%%
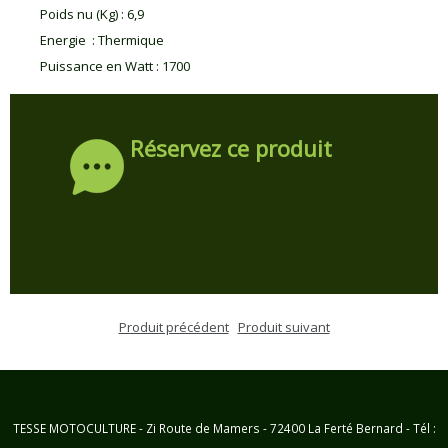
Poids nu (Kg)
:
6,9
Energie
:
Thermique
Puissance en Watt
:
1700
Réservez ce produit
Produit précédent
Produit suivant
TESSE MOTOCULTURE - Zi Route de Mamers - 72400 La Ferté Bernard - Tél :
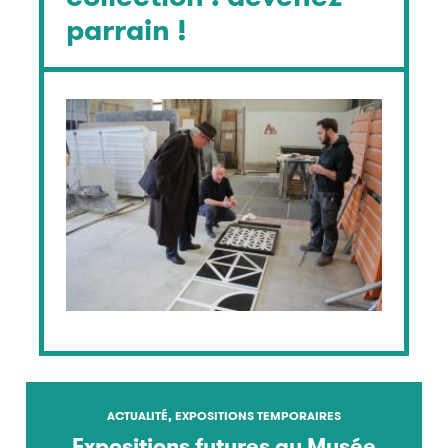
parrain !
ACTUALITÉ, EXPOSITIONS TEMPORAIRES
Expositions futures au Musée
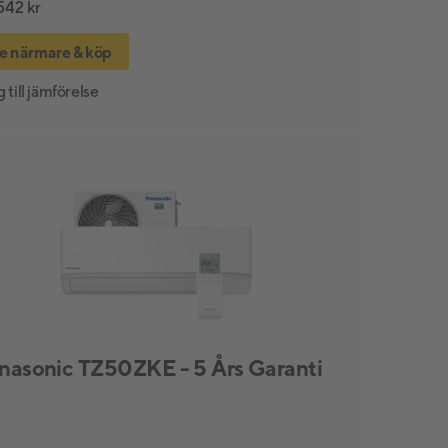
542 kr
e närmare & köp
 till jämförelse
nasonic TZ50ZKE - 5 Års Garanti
%%
%%
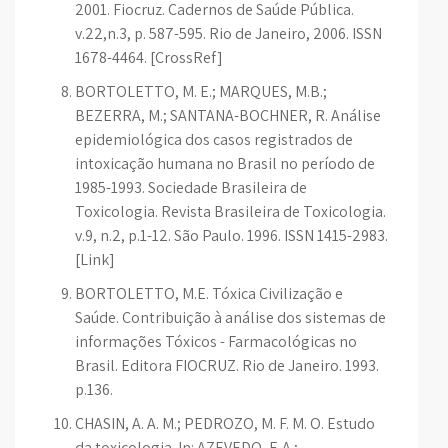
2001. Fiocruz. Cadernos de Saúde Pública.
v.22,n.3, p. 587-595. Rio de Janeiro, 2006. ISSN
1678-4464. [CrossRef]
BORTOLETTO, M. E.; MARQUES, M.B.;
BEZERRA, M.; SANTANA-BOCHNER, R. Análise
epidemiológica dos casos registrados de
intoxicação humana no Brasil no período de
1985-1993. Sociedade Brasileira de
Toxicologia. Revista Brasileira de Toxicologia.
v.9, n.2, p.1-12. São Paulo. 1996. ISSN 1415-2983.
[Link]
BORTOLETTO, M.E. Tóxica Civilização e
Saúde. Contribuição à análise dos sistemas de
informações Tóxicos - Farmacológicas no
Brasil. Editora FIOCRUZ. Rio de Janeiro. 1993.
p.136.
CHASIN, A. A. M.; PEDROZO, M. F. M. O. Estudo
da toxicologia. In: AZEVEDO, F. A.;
%%
**Assignment**
Go through the entries and return each line where the word "Janeiro" occurs.

**Result for this task**
v.22,n.3, p. 587-595. Rio de Janeiro, 2006. ISSN
Brasil. Editora FIOCRUZ. Rio de Janeiro. 1993.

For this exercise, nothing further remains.